The optimization program is characterized by the combination of thorough research into the ‘click stream’ (analytics) and psychological research into behavioral patterns. This reveals exactly which parts of a site should be tested to gain more insight into customer behavior. After calculating the test potential (test potential = at which places on the site can A/B tests be run where the chance of finding an effect is at least 80%) for all of Travix's domains, Travix's CRO team started running 1 test per week. After a month, this number was scaled up to 2 tests per week. To encourage the data- and evidence-driven testing culture in other branches of the company as well, support was provided for validating features developed by Travix's product teams.

Smart Notifications

To complement the testing capability, we started midway through our collaboration with Smart Notifications: a tool that uses Machine Learning to display conversion-enhancing notifications on Web sites. Users of Smart Notifications can write their own notifications or choose from industry-specific examples written by Online Dialogue's consumer psychologists. The specially developed bandit algorithm automatically selects the best converting message for a given customer at a specific time. To further capitalize on System-1 thinking, visitors were exposed to Travix's USPs during the buying process through these Smart Notifications. In this way, we tried to convince visitors that they were at the right place to buy their airline tickets.

case study travix

Evidence Based Growth Army

If we look at the development of Travix's optimization program, we see that since the start of our cooperation, they have grown from a ‘MacGyver’: a lone warrior who can and does a little bit of everything, to an ‘A-Team’: a team of specialists in the field of CRO and A/B testing. The next goal of the collaboration is to develop an ‘Evidence Based Army. The data-driven and evidence-based testing culture of the CRO team should spread to all other product teams within Travix. In this way, all branches and disciplines in the company are constantly working to improve customer insights that in turn can lay the foundation for innovation.
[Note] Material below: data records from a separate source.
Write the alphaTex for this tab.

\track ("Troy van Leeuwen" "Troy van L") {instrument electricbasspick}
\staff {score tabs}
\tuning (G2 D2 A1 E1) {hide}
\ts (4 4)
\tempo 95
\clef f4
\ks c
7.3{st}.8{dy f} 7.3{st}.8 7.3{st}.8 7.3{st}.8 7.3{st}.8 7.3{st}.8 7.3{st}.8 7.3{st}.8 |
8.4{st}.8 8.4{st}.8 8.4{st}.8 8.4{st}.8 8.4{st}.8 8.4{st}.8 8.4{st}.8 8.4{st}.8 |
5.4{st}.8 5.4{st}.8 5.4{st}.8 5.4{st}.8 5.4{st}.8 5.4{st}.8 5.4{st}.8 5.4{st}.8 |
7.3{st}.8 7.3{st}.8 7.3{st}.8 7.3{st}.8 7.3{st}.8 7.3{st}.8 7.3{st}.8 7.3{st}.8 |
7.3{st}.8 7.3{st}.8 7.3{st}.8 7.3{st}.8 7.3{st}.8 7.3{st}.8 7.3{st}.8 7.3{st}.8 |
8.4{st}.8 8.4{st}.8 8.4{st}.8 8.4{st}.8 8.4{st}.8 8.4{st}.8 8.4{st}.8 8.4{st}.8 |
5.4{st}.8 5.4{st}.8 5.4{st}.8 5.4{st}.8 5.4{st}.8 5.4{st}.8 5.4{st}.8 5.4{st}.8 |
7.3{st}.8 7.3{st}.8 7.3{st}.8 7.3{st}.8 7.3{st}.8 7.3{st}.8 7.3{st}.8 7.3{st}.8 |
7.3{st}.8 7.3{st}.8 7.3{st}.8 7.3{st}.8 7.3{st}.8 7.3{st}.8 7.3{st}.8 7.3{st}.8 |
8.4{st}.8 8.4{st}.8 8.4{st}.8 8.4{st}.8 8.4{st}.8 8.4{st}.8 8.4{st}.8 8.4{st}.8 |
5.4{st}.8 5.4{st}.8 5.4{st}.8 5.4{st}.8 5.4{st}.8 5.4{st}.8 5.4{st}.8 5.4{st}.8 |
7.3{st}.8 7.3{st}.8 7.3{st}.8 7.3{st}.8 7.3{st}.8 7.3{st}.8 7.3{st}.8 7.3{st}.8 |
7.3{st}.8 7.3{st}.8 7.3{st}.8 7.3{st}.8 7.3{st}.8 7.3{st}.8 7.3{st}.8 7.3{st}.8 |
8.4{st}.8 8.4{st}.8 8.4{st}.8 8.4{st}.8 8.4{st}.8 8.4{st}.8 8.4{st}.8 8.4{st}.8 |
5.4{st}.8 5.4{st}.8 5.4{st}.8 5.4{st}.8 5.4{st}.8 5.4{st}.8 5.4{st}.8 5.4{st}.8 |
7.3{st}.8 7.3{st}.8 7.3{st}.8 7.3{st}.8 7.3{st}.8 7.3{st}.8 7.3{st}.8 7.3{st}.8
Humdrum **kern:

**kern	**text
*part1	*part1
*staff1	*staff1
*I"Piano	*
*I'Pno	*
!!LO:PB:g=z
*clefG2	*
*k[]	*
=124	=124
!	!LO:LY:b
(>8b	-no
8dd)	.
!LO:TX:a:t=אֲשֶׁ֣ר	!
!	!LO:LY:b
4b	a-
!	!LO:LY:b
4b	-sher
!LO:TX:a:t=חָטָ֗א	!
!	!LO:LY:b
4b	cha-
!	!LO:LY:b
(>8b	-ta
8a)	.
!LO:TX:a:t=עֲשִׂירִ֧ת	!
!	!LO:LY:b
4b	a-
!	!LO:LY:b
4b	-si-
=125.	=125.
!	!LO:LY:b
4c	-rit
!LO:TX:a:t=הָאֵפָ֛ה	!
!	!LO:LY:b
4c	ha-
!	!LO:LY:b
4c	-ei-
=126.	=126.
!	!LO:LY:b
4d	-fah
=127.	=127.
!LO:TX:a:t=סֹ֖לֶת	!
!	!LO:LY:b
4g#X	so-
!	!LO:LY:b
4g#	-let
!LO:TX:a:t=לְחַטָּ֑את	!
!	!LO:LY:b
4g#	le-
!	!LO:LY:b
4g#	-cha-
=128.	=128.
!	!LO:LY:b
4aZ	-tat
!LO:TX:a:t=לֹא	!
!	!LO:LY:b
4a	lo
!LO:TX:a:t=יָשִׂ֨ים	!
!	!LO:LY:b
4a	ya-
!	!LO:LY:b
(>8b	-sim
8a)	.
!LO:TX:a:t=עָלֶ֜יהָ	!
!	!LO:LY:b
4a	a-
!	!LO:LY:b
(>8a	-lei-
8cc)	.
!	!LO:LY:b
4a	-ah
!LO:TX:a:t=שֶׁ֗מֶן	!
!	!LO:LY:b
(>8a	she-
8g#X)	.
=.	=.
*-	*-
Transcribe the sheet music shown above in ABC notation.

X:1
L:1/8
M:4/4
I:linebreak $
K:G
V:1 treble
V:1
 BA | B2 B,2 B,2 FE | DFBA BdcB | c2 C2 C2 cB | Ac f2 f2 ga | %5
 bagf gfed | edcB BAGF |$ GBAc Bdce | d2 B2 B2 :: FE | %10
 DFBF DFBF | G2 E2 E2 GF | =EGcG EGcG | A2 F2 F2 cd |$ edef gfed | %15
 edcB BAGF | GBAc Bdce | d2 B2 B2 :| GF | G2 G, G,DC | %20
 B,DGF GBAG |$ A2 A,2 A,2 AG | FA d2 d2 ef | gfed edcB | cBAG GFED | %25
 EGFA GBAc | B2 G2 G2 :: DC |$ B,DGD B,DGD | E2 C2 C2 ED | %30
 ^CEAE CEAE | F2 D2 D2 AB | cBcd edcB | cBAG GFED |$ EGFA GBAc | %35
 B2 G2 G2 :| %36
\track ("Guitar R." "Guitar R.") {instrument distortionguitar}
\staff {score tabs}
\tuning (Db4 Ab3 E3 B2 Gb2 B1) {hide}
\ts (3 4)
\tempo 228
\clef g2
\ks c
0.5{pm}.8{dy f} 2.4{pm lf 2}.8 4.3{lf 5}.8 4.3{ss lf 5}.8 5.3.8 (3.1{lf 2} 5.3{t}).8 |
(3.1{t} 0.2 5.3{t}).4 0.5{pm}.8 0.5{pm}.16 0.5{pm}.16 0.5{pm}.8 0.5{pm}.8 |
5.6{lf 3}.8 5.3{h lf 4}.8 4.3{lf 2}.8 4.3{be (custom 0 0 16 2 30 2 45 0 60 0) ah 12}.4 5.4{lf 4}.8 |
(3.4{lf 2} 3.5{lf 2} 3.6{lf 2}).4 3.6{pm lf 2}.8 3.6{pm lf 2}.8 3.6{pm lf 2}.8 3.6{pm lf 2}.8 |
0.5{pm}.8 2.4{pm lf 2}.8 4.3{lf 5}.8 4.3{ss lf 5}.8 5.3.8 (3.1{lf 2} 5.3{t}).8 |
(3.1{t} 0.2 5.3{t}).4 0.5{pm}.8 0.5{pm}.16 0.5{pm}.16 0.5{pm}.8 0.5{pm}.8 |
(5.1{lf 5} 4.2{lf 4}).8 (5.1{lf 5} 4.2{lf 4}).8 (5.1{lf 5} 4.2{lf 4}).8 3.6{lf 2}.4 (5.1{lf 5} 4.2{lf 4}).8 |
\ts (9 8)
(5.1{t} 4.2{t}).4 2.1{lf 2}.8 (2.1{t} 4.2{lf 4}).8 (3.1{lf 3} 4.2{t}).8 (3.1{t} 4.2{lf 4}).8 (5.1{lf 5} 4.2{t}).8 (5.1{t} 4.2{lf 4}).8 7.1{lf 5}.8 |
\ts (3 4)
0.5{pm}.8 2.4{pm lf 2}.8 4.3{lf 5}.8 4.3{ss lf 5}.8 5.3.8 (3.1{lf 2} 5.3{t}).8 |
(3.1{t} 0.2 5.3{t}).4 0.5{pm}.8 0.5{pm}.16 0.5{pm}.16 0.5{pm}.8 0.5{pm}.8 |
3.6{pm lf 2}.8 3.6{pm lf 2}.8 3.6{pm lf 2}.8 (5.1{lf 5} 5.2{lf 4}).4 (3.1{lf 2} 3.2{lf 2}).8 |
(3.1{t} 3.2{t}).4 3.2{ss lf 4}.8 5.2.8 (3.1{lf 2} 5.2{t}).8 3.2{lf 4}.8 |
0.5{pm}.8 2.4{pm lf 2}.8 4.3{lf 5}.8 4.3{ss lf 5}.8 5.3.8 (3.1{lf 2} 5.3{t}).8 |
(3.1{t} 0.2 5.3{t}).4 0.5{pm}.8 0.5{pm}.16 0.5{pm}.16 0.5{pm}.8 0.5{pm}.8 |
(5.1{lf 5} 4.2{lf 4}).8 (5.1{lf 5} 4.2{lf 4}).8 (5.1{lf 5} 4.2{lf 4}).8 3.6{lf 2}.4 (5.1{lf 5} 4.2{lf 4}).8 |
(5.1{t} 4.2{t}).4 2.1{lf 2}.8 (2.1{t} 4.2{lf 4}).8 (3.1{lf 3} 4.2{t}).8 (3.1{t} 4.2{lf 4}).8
What have we accomplished?

By having good insight into the behavior of the visitors and thus being able to test more specifically, it was possible to quickly double the number of A/B tests and thus also increase the revenues of the project. The mutual support and knowledge sharing of Travix and Online Dialogue ensured that Travix's optimization team quickly grew in maturity in a short period of time. All goals of the initial collaboration have been achieved and we have laid a great foundation for the continuation of the collaboration where we will make the whole of Travix ready for a data-driven and evidence-based optimization culture.